That means the debug print thing is now disabled and the first caller proceeds.

Guess what happens if another one comes in. It will only take one round to
proceed because debug is already 0

So both think they are alone. Interesting concept.

> + if (split_lock_detect_enabled == val)
> + goto out_unlock;

Now lets go to 'out_unlock' ....

> +
> + split_lock_detect_enabled = val;
> +
> + /* Update the split lock detection setting in MSR on all online CPUs. */
> + on_each_cpu(split_lock_update_msr, NULL, 1);
> +
> + if (split_lock_detect_enabled)
> + pr_info("enabled\n");
> + else
> + pr_info("disabled\n");

Errm. No. The admin wrote to the file. Why do we need to make noise in
dmesg about that?

> +
> +out_unlock:
> + atomic_set(&split_lock_debug, 0);

out_unlock writes the variable which is already 0 to 0. I'm failing to see
how that locking works, but clearly once the debugfs file is written to the
kernel side debug print is disabled forever.

I have no idea how that is supposed to work, but then I might be missing
the magic logic behind it.

Aside of that. Doing locking with atomic_cmpxhg() spinning for such an
interface is outright crap even if implemented correctly. The first writer
might be preempted after acquiring the 'lock' and then the second one spins
until the first one comes back on the CPU and completes. We have spinlocks
for that, but spinlocks are the wrong tool here. Why not using a good old
mutex and be done with it? Just because this file is root only does not
justify any of this.

> + return count;

> +}
> +
> +static const struct file_operations split_lock_detect_fops = {
> + .read = split_lock_detect_rd,
> + .write = split_lock_detect_wr,
> + .llseek = default_llseek,

Even if I repeat myself. May I ask you more or less politely to use tabular
aligned initializers?

> +};
> +
> +/*
> + * Before resume from hibernation, TEST_CTL MSR has been initialized to
> + * default value in split_lock_init() on BP. On resume, restore the MSR
> + * on BP to previous value which could be changed by debugfs and thus could
> + * be different from the default value.

What has this to do with debugfs?

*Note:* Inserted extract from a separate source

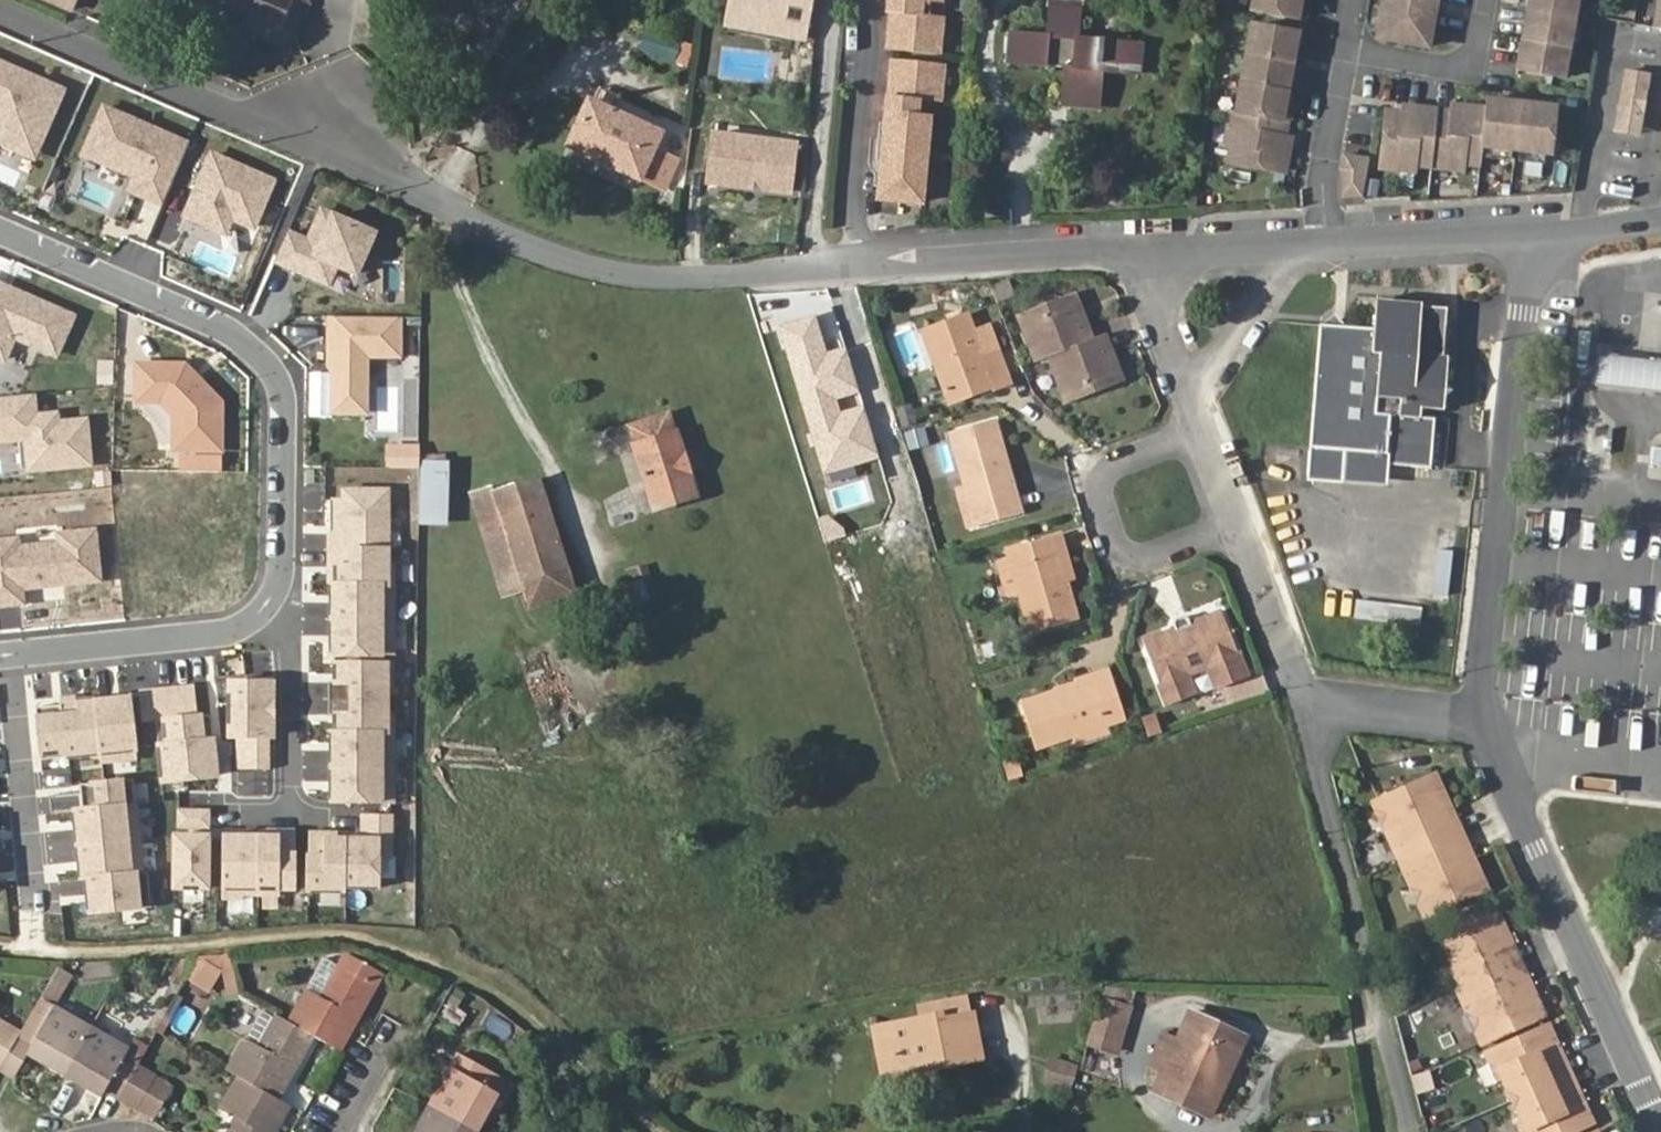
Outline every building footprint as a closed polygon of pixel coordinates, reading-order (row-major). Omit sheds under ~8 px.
[(73,0),(49,0),(69,9),(73,0)] [(231,10),(240,30),(271,44),(297,34),(310,3),(309,0),(235,0),(231,10)] [(739,18),(814,31),(819,0),(742,0),(739,18)] [(893,21),(891,47),(940,51),(944,13),(931,13),(933,0),(892,0),(890,21),(893,21)] [(1082,0),(1050,0),(1047,33),(1011,31),(1009,62),(1045,65),(1048,63),(1070,65),(1069,91),(1101,93),(1104,73),(1138,74),(1140,42),(1079,37),(1082,0)] [(1252,8),(1299,17),(1302,0),(1254,0),(1252,8)] [(1379,36),(1429,45),(1435,11),(1410,6),(1412,0),(1386,0),(1379,36)] [(1577,0),(1530,0),(1518,67),(1563,75),(1577,0)] [(1299,32),(1252,23),(1237,110),(1230,109),(1225,142),(1234,144),(1231,160),(1286,170),(1292,136),(1284,134),(1287,119),(1284,118),(1299,32)] [(684,62),(689,44),(658,34),(657,37),(652,52),(684,62)] [(689,42),(689,44),(684,62),(683,64),(696,68),(702,48),(703,45),(689,42)] [(942,98),(945,61),(895,56),(894,81),(889,81),(889,93),(891,93),(890,109),(886,108),(885,120),(888,121),(886,152),(883,183),(879,183),(878,195),(923,200),(932,97),(942,98)] [(13,147),(22,124),(42,133),(62,89),(0,62),(0,141),(13,147)] [(1636,106),(1642,71),(1629,69),(1623,103),(1636,106)] [(1068,103),(1101,106),(1101,93),(1069,91),(1068,103)] [(1389,109),(1382,165),(1415,169),(1416,162),(1464,168),(1465,161),(1481,163),(1484,144),(1550,152),(1556,104),(1489,97),(1488,106),(1454,102),(1454,109),(1406,105),(1405,111),(1389,109)] [(659,131),(589,100),(569,144),(661,186),(675,157),(652,147),(659,131)] [(102,106),(79,160),(131,182),(128,191),(160,205),(187,143),(102,106)] [(885,120),(882,120),(878,152),(886,152),(888,121),(885,120)] [(22,124),(13,147),(33,155),(42,133),(22,124)] [(802,150),(720,136),(712,184),(750,191),(754,187),(762,189),(764,193),(794,198),(802,150)] [(0,144),(0,145),(0,175),(23,185),(35,160),(0,144)] [(878,152),(876,183),(879,183),(883,183),(886,152),(878,152)] [(1369,157),(1345,152),(1343,168),(1344,195),(1363,193),(1369,157)] [(210,155),(183,215),(223,233),(230,217),(251,227),(271,181),(210,155)] [(285,231),(273,259),(331,284),(339,266),(360,275),(377,234),(320,209),(307,240),(285,231)] [(2,359),(12,336),(55,354),(71,316),(0,286),(0,358),(2,359)] [(1102,332),(1090,336),(1070,289),(1017,309),(1035,358),(1048,353),(1050,356),(1103,334),(1102,332)] [(1320,323),(1308,480),(1344,483),(1345,452),(1371,453),(1371,463),(1386,465),(1432,468),(1435,418),(1420,417),(1420,408),(1444,409),(1445,398),(1453,391),(1446,382),(1448,358),(1444,358),(1445,350),(1445,343),(1449,344),(1449,327),(1447,327),(1447,319),(1454,319),(1454,313),(1455,306),(1449,305),(1449,299),(1435,299),(1435,307),(1377,303),(1375,327),(1341,324),(1320,323)] [(979,352),(965,314),(920,331),(945,398),(990,381),(992,387),(1008,381),(995,347),(979,352)] [(397,316),(330,316),(329,333),(334,334),(332,412),(363,410),(362,354),(396,354),(397,316)] [(1066,400),(1121,381),(1103,334),(1050,356),(1066,400)] [(909,464),(899,431),(896,419),(879,423),(858,352),(799,370),(822,444),(858,434),(870,476),(909,464)] [(1600,354),(1597,376),(1596,388),(1660,395),(1660,361),(1600,354)] [(386,379),(384,355),(370,356),(372,380),(386,379)] [(194,382),(198,378),(183,362),(135,362),(135,399),(158,399),(173,412),(172,446),(219,447),(219,400),(210,390),(206,394),(194,382)] [(206,394),(210,390),(198,378),(194,382),(206,394)] [(992,387),(990,381),(945,398),(947,403),(992,387)] [(96,465),(93,409),(41,412),(40,391),(0,393),(0,442),(25,441),(27,469),(96,465)] [(669,414),(617,430),(643,513),(696,496),(669,414)] [(997,426),(953,439),(968,488),(974,507),(983,504),(988,522),(1022,513),(997,426)] [(1371,453),(1345,452),(1344,483),(1385,487),(1386,465),(1371,463),(1371,453)] [(446,463),(425,463),(423,520),(445,520),(446,463)] [(574,592),(538,479),(473,498),(502,592),(523,586),(530,607),(574,592)] [(983,504),(974,507),(968,488),(958,491),(970,527),(988,522),(983,504)] [(333,489),(332,651),(386,651),(387,489),(333,489)] [(1456,527),(1435,525),(1428,601),(1448,601),(1456,527)] [(1075,578),(1061,532),(1054,535),(1067,580),(1075,578)] [(1067,580),(1054,535),(1008,547),(1032,630),(1078,617),(1067,580)] [(0,555),(0,603),(20,601),(19,586),(98,578),(94,546),(60,549),(61,557),(18,561),(17,553),(0,555)] [(646,562),(627,568),(638,601),(650,598),(644,578),(650,576),(646,562)] [(28,588),(30,599),(69,593),(67,582),(28,588)] [(1154,632),(1141,636),(1165,703),(1192,694),(1185,672),(1207,664),(1215,688),(1247,677),(1223,613),(1191,623),(1188,617),(1184,616),(1177,618),(1174,622),(1176,629),(1156,636),(1154,632)] [(1123,720),(1106,670),(1091,675),(1106,725),(1123,720)] [(1075,684),(1020,700),(1035,748),(1071,737),(1106,725),(1091,675),(1074,680),(1075,684)] [(267,678),(226,677),(225,739),(242,740),(241,756),(266,756),(267,678)] [(131,691),(28,703),(34,758),(137,746),(131,691)] [(214,768),(214,713),(158,713),(157,768),(214,768)] [(1153,718),(1139,722),(1145,737),(1158,733),(1153,718)] [(1073,744),(1109,732),(1106,725),(1071,737),(1073,744)] [(1436,784),(1445,785),(1439,773),(1432,776),(1436,784)] [(72,803),(82,912),(150,907),(138,774),(86,778),(88,801),(72,803)] [(1483,889),(1436,784),(1432,776),(1381,798),(1432,912),(1483,889)] [(1483,889),(1490,886),(1445,785),(1436,784),(1483,889)] [(1372,802),(1423,916),(1432,912),(1381,798),(1372,802)] [(210,828),(174,827),(173,880),(209,881),(210,828)] [(223,880),(292,880),(292,832),(223,832),(223,880)] [(323,853),(308,853),(308,879),(378,880),(379,836),(323,835),(323,853)] [(1504,936),(1512,933),(1499,904),(1491,908),(1504,936)] [(1466,985),(1516,963),(1507,943),(1502,945),(1493,949),(1490,942),(1499,939),(1504,936),(1491,908),(1441,930),(1466,985)] [(1456,989),(1466,985),(1441,930),(1431,935),(1456,989)] [(1502,945),(1499,939),(1490,942),(1493,949),(1502,945)] [(1516,963),(1523,959),(1515,940),(1507,943),(1516,963)] [(312,1035),(339,1049),(383,971),(346,949),(338,963),(319,996),(305,988),(286,1020),(312,1035)] [(338,963),(325,955),(305,988),(319,996),(338,963)] [(1522,978),(1530,974),(1523,959),(1516,963),(1522,978)] [(1490,1039),(1541,1016),(1528,985),(1521,988),(1512,992),(1509,984),(1517,980),(1522,978),(1516,963),(1466,985),(1490,1039)] [(72,973),(55,964),(36,998),(52,1007),(72,973)] [(1521,988),(1517,980),(1509,984),(1512,992),(1521,988)] [(1541,1016),(1548,1014),(1534,983),(1528,985),(1541,1016)] [(1480,1043),(1490,1039),(1466,985),(1456,989),(1480,1043)] [(922,1006),(923,1018),(885,1026),(891,1063),(942,1054),(944,1064),(976,1059),(964,997),(922,1006)] [(52,1007),(36,998),(18,1031),(15,1035),(31,1043),(52,1007)] [(1116,1054),(1124,1010),(1095,1004),(1084,1046),(1116,1054)] [(274,1013),(260,1005),(242,1037),(256,1045),(274,1013)] [(27,1053),(61,1073),(88,1026),(52,1007),(31,1043),(15,1035),(0,1062),(0,1070),(11,1077),(27,1053)] [(1190,1012),(1179,1038),(1163,1073),(1155,1090),(1212,1117),(1246,1038),(1190,1012)] [(242,1037),(224,1069),(236,1075),(276,1098),(312,1035),(286,1020),(274,1013),(256,1045),(242,1037)] [(15,1035),(18,1031),(0,1022),(0,1062),(15,1035)] [(1554,1046),(1562,1043),(1553,1023),(1545,1026),(1554,1046)] [(129,1076),(135,1066),(147,1045),(133,1037),(126,1048),(88,1026),(61,1073),(99,1094),(104,1087),(118,1096),(129,1076)] [(891,1063),(885,1026),(874,1027),(883,1077),(893,1075),(891,1063)] [(1507,1076),(1512,1089),(1516,1097),(1567,1075),(1558,1054),(1550,1058),(1546,1050),(1554,1046),(1545,1026),(1495,1049),(1507,1076)] [(1179,1038),(1163,1032),(1147,1066),(1163,1073),(1179,1038)] [(1558,1054),(1554,1046),(1546,1050),(1550,1058),(1558,1054)] [(1496,1081),(1507,1076),(1495,1049),(1484,1053),(1496,1081)] [(503,1079),(457,1051),(427,1104),(474,1131),(503,1079)] [(1567,1075),(1574,1072),(1565,1051),(1558,1054),(1567,1075)] [(944,1064),(942,1054),(891,1063),(893,1075),(944,1064)] [(152,1076),(135,1066),(129,1076),(146,1086),(152,1076)] [(1576,1094),(1583,1091),(1574,1072),(1567,1075),(1576,1094)] [(288,1104),(276,1098),(236,1075),(218,1108),(232,1115),(222,1131),(272,1131),(288,1104)] [(1589,1124),(1579,1101),(1570,1104),(1567,1097),(1576,1094),(1567,1075),(1516,1097),(1520,1107),(1526,1120),(1531,1131),(1571,1131),(1589,1124)] [(129,1076),(118,1096),(136,1106),(146,1086),(129,1076)] [(136,1106),(155,1117),(171,1086),(152,1076),(146,1086),(136,1106)] [(1507,1092),(1511,1100),(1516,1097),(1512,1089),(1507,1092)] [(1579,1101),(1576,1094),(1567,1097),(1570,1104),(1579,1101)] [(1511,1100),(1514,1109),(1520,1107),(1516,1097),(1511,1100)] [(1589,1124),(1597,1120),(1587,1098),(1579,1101),(1589,1124)] [(412,1131),(473,1131),(474,1131),(427,1104),(412,1131)] [(232,1115),(218,1108),(205,1131),(222,1131),(232,1115)] [(1520,1131),(1531,1131),(1526,1120),(1516,1124),(1520,1131)]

This is about state in the kernel which
starts up after hibernation and the state in the hibernated kernel. Their
state can differ for whatever reason and is just unconditionally restored
to the state it had before hibernation. The whole debugfs blurb is
irrelevant.

> + *
> + * The MSR on BP is supposed not to be changed during suspend and thus it's
> + * unnecessary to set it again during resume from suspend. But at this point
> + * we don't know resume is from suspend or hibernation. To simplify the
> + * situation, just set up the MSR on resume from suspend.
> + *
> + * Set up the MSR on APs when they are re-added later.

See the fixed up UMWAIT comment on this.

Thanks,

tglx